-- RECORDS FOR THIS TASK follows --

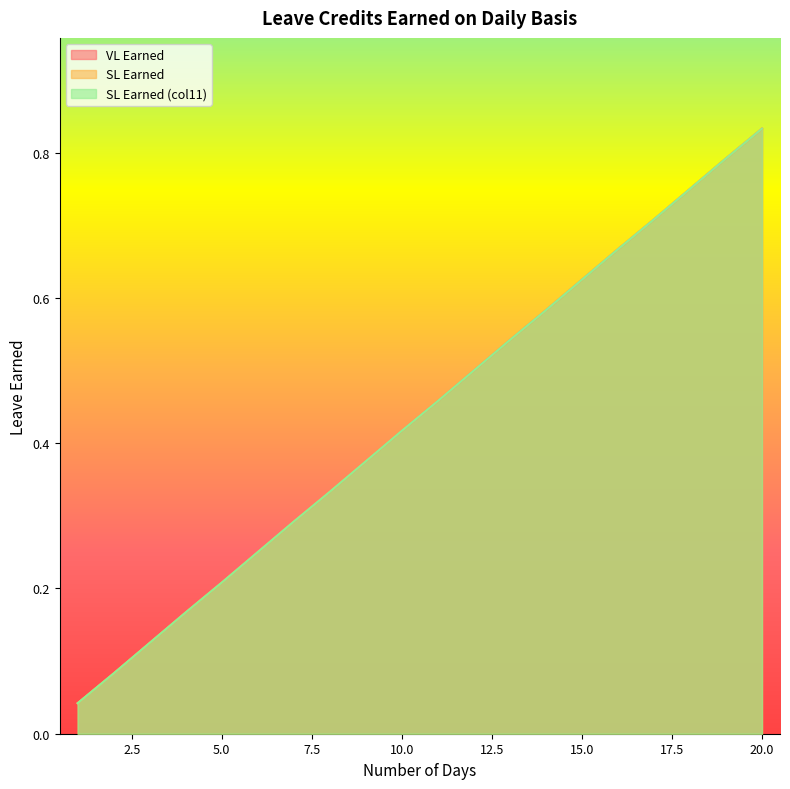

True or false: VL Earned and SL Earned cross at least once.

False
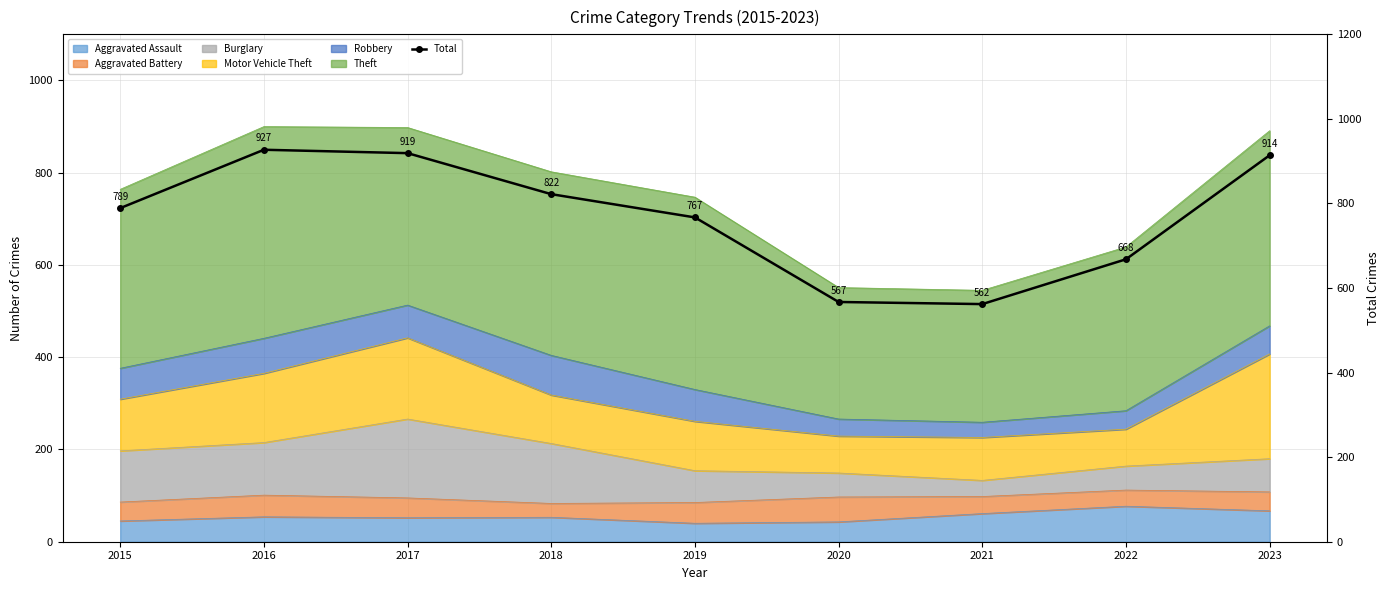

Is it true that the value at 2022 is 437?

False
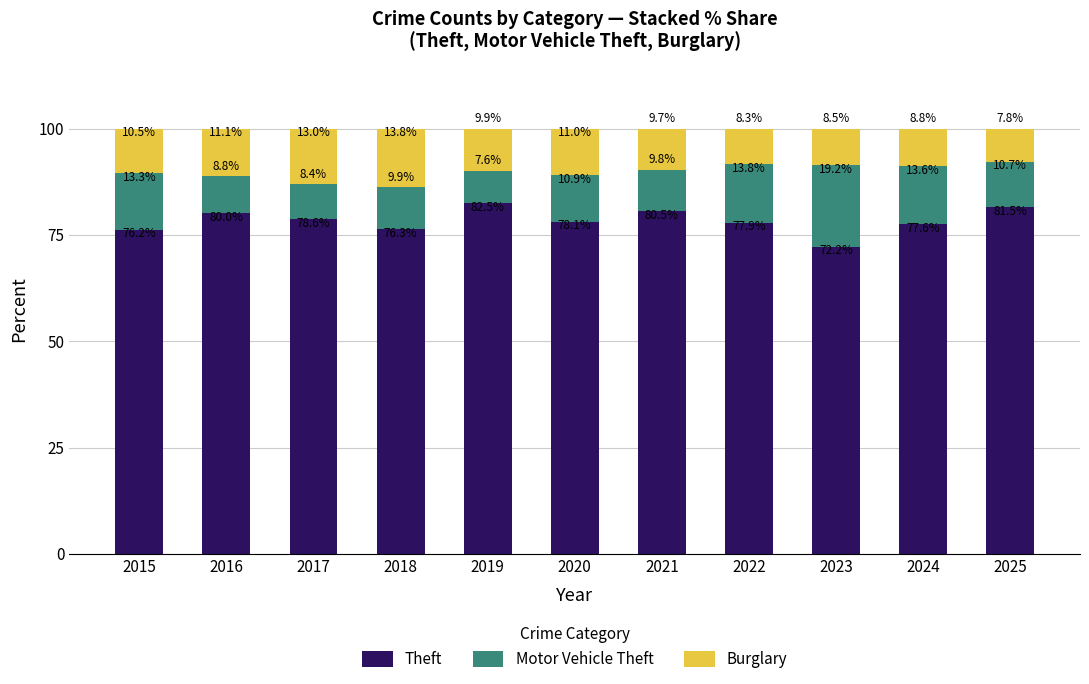

What is the maximum value for Theft?

82.5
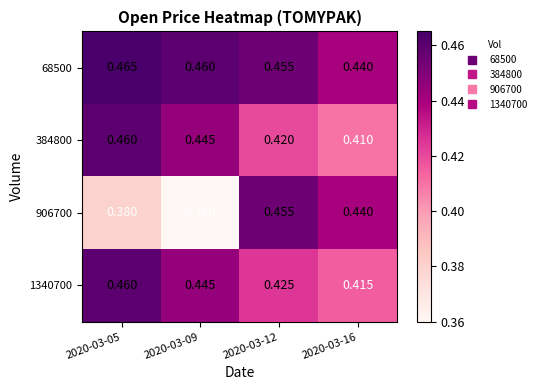

Is the value of 384800 at 2020-03-12 greater than the value of 906700 at 2020-03-05?

Yes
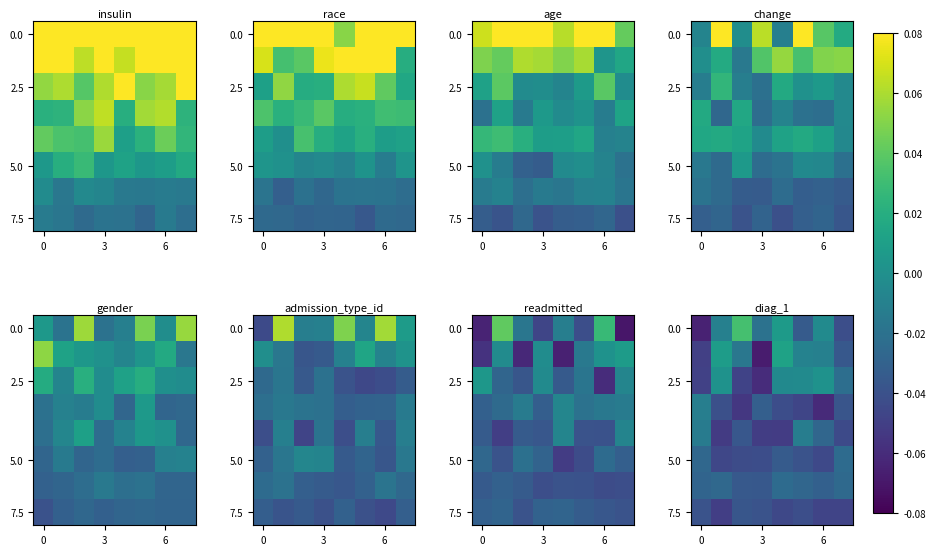

The 5.0 series shows -0.0 at 6. True or false?

True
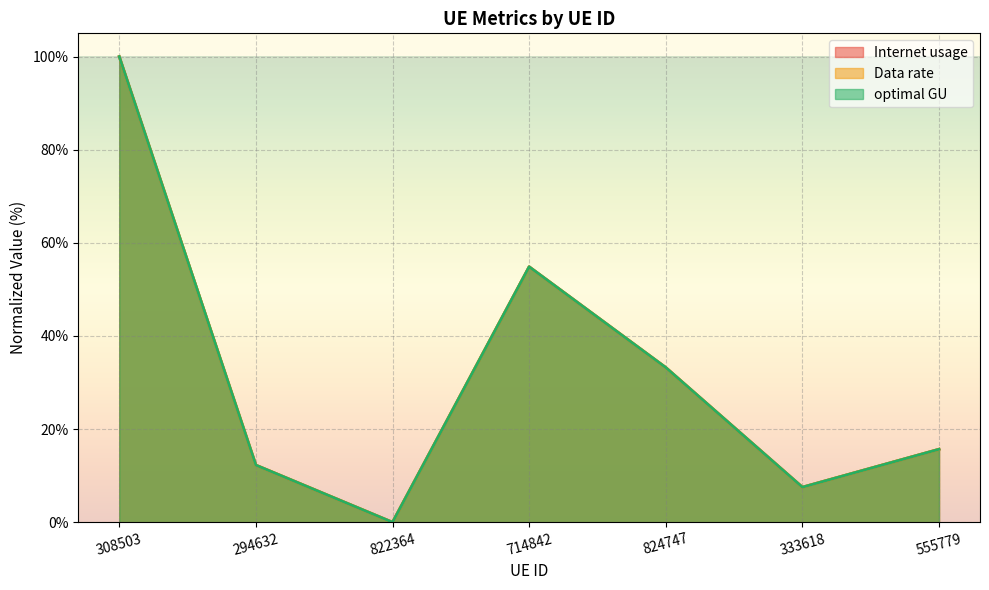

What is the average value of the optimal GU series?

31.9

-- RECORDS FOR THIS TASK concluded --

_JOB_
Rewrite the data above, switching "Theft" to "Burglary" and keeping everything else the same. Leave out the pictures.

_ANSWER AREA_
True or false: VL Earned and SL Earned cross at least once.

False

Is it true that the value at 2022 is 437?

False

What is the maximum value for Burglary?

82.5

Is the value of 384800 at 2020-03-12 greater than the value of 906700 at 2020-03-05?

Yes

The 5.0 series shows -0.0 at 6. True or false?

True

What is the average value of the optimal GU series?

31.9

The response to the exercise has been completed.